[Saved entries]
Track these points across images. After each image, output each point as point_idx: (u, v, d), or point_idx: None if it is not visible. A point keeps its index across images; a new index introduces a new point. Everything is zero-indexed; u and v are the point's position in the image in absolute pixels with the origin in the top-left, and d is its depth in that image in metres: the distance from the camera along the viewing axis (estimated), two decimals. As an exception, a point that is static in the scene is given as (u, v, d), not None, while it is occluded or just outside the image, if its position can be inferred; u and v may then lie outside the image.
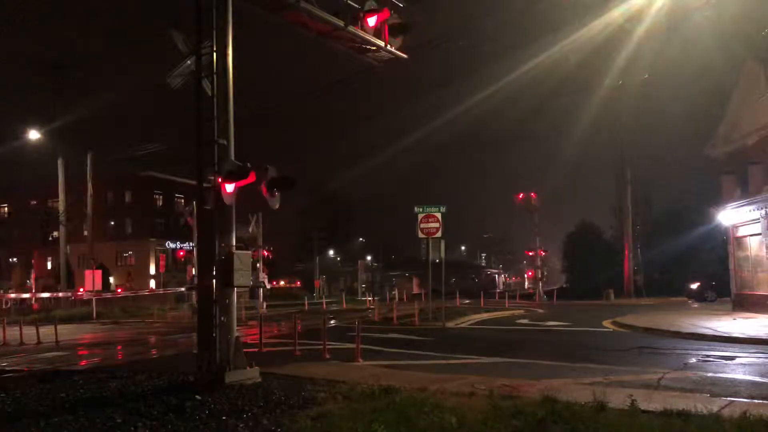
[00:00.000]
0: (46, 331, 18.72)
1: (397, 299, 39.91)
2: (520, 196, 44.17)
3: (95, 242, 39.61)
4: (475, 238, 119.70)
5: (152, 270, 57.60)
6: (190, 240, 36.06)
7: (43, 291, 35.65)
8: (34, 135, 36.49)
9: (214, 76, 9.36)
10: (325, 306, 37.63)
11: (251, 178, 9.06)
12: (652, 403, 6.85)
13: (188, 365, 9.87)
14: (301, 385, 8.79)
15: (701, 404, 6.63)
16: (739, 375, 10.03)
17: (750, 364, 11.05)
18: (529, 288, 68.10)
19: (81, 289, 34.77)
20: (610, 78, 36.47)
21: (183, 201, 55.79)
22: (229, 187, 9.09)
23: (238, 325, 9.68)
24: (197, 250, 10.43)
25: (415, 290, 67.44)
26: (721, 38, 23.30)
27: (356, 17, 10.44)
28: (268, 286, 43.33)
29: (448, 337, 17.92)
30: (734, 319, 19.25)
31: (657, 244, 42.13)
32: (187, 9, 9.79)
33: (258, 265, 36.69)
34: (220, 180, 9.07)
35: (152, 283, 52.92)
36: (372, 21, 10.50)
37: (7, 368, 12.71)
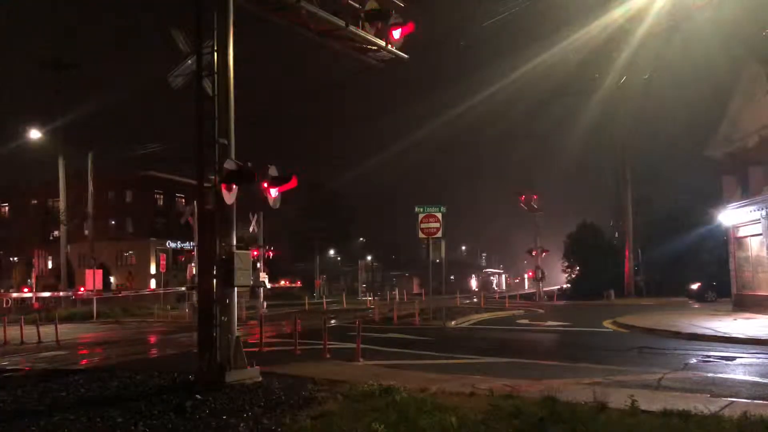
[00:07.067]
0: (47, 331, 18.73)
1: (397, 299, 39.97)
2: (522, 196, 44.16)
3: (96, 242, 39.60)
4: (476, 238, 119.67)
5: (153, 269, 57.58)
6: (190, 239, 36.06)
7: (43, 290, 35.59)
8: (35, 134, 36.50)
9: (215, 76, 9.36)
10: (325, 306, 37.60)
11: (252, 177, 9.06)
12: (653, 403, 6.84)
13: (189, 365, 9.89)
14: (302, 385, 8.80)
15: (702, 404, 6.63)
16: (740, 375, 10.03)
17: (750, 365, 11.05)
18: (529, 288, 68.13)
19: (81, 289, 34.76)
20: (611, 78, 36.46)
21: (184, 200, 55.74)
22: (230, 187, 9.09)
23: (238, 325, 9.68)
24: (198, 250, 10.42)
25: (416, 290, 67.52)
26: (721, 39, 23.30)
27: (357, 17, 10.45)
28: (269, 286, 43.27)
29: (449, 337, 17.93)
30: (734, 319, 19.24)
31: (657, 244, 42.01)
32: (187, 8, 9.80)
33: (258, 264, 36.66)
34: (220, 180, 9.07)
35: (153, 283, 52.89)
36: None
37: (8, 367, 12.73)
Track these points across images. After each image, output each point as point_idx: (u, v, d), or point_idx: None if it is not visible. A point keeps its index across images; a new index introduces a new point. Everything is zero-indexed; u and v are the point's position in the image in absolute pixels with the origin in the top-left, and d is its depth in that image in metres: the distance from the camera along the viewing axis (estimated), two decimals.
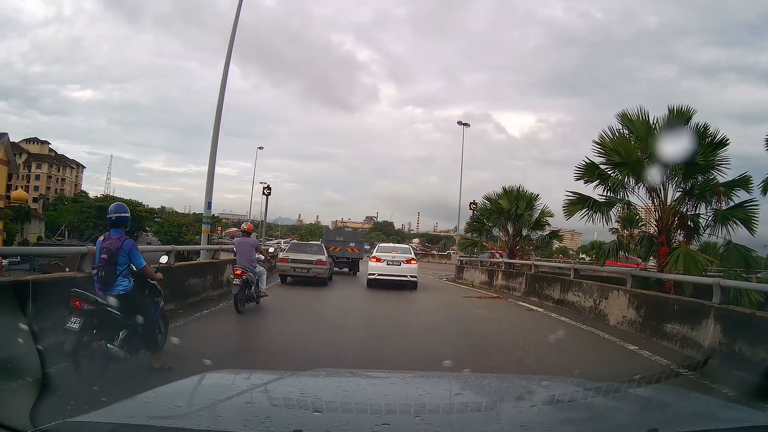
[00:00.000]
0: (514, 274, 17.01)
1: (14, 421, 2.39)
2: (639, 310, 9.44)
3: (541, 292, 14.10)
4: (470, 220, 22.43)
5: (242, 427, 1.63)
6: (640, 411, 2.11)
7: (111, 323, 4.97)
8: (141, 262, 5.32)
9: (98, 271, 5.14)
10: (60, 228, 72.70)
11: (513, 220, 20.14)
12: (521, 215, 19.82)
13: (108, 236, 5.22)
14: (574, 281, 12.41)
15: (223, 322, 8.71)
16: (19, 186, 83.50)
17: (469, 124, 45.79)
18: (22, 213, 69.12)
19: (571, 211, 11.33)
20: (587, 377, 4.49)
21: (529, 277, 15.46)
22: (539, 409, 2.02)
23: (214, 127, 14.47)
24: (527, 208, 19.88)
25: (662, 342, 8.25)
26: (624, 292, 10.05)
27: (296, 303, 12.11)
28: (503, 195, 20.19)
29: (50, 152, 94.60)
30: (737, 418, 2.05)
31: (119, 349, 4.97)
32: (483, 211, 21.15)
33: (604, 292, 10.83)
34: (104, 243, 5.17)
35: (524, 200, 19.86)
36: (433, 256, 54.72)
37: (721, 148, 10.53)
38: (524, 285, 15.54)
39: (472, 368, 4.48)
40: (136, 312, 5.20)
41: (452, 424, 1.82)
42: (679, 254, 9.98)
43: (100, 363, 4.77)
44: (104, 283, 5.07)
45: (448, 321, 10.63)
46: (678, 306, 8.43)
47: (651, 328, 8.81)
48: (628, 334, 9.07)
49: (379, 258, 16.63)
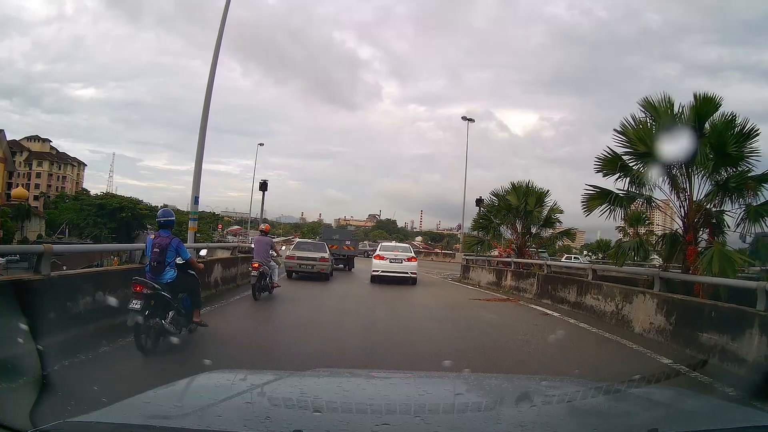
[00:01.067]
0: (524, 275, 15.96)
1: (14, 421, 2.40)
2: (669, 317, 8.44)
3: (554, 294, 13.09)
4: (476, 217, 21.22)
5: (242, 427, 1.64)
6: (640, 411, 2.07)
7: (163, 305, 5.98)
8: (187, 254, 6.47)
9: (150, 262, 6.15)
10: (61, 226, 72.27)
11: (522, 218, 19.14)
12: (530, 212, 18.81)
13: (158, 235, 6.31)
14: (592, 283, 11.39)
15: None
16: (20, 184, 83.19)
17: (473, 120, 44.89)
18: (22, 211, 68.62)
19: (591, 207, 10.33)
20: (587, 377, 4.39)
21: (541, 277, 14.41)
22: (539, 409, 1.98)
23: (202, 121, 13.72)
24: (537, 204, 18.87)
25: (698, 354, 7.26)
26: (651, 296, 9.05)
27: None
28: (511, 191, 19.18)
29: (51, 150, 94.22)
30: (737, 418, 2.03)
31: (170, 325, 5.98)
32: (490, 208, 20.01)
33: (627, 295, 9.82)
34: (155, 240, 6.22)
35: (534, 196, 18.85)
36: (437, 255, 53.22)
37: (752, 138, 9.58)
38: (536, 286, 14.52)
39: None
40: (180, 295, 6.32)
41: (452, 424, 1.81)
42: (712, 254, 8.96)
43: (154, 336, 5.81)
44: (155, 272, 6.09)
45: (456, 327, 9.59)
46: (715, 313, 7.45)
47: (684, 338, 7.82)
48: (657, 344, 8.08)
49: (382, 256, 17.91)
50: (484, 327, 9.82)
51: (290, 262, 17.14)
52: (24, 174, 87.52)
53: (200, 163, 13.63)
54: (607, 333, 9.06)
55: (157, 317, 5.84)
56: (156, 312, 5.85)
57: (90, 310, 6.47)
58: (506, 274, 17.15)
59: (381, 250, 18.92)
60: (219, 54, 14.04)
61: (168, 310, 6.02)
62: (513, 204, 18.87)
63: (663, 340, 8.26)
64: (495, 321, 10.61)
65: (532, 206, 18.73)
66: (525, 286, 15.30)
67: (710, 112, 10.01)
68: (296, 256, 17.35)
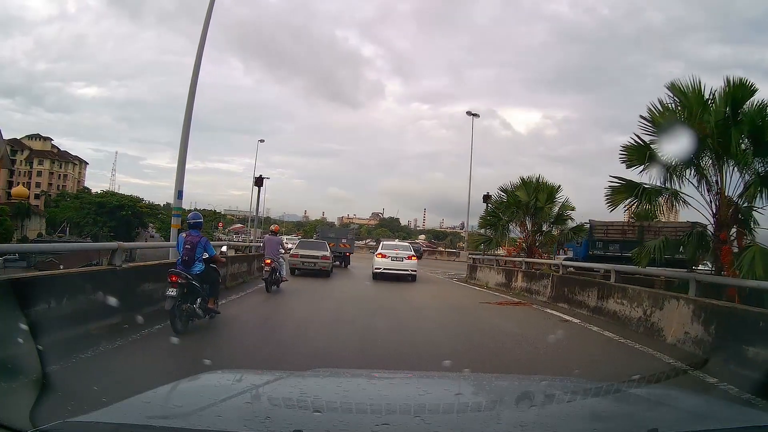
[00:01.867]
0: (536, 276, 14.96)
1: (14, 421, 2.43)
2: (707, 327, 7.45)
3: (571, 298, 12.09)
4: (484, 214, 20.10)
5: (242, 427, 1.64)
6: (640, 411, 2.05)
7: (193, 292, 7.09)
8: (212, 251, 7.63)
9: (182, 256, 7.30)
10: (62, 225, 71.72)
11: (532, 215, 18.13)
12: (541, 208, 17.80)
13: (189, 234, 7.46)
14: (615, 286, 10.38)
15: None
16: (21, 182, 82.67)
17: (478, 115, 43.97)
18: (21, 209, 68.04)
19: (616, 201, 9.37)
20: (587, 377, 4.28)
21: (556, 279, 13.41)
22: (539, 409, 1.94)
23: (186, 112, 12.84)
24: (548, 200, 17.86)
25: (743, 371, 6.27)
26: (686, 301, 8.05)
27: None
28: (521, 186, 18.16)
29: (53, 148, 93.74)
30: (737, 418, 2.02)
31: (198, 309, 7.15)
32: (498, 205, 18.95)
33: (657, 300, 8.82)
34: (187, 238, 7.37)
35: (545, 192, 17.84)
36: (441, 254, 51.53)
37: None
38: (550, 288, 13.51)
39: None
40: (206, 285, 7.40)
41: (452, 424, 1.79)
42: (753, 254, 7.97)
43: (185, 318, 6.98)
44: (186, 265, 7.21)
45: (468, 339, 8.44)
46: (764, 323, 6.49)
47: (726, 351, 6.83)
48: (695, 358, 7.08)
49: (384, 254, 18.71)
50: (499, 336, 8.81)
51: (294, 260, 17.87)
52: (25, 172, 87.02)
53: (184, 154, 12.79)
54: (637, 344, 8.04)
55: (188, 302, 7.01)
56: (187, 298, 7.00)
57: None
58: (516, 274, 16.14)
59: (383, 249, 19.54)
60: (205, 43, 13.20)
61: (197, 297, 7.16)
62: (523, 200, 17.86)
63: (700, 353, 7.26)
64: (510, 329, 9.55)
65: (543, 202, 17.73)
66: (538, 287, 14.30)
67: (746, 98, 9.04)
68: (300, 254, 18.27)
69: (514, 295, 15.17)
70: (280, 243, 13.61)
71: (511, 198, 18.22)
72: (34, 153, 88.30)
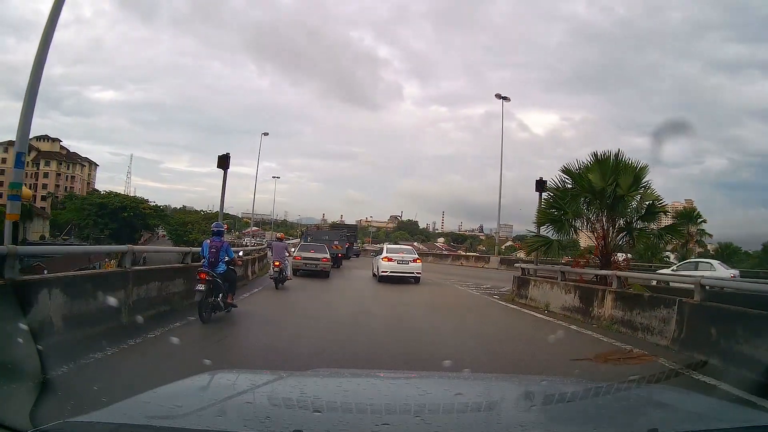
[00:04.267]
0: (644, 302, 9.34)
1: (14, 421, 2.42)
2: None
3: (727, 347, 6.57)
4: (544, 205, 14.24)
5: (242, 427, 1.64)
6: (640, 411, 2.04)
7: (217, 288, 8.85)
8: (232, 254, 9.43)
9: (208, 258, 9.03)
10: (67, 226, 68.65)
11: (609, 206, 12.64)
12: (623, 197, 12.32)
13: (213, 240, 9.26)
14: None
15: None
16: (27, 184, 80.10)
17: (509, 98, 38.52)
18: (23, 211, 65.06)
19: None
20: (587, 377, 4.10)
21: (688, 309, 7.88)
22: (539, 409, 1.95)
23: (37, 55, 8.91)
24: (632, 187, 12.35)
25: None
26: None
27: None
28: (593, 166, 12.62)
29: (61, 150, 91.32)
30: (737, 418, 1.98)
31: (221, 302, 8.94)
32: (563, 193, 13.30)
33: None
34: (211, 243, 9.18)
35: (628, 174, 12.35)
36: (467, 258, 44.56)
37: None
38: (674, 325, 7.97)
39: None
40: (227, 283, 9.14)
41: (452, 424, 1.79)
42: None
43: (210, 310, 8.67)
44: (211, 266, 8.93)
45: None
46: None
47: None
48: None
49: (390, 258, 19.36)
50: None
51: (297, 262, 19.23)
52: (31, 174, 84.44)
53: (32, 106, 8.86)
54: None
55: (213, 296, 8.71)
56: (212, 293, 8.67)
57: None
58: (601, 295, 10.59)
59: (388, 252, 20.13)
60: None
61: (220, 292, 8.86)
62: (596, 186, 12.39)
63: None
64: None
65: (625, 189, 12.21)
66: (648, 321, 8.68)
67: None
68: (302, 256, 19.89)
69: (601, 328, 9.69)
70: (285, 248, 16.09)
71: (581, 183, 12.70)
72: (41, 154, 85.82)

→ Task prompt: Would you copy each line of the records that contains "from"?

→ Reply to the task:
Track these points across images. After each image, output each point as point_idx: (u, v, d), or point_idx: None if it is not visible. A point keeps its index across images; a new index introduces a new point. Everything is zero-indexed; u and v are the point's position in the image in absolute pixels with the origin in the top-left, and d is its depth in that image in metres: the distance from the camera along the viewing axis (estimated), two decimals. As an exception, a point that is static in the scene is given as (u, v, d), not None, while it is occluded or just outside the image, if its position can be inferred; u and v may then lie outside the image.
Track these points across images. After each image, output each point as point_idx: (u, v, d), or point_idx: None if it is not visible. A point keeps its index across images; a new index introduces a new point. Everything is zero-indexed; u and v are the point's position in the image in absolute pixels with the origin in the top-left, and d is its depth in that image in metres: the distance from the camera along the viewing axis (estimated), two decimals.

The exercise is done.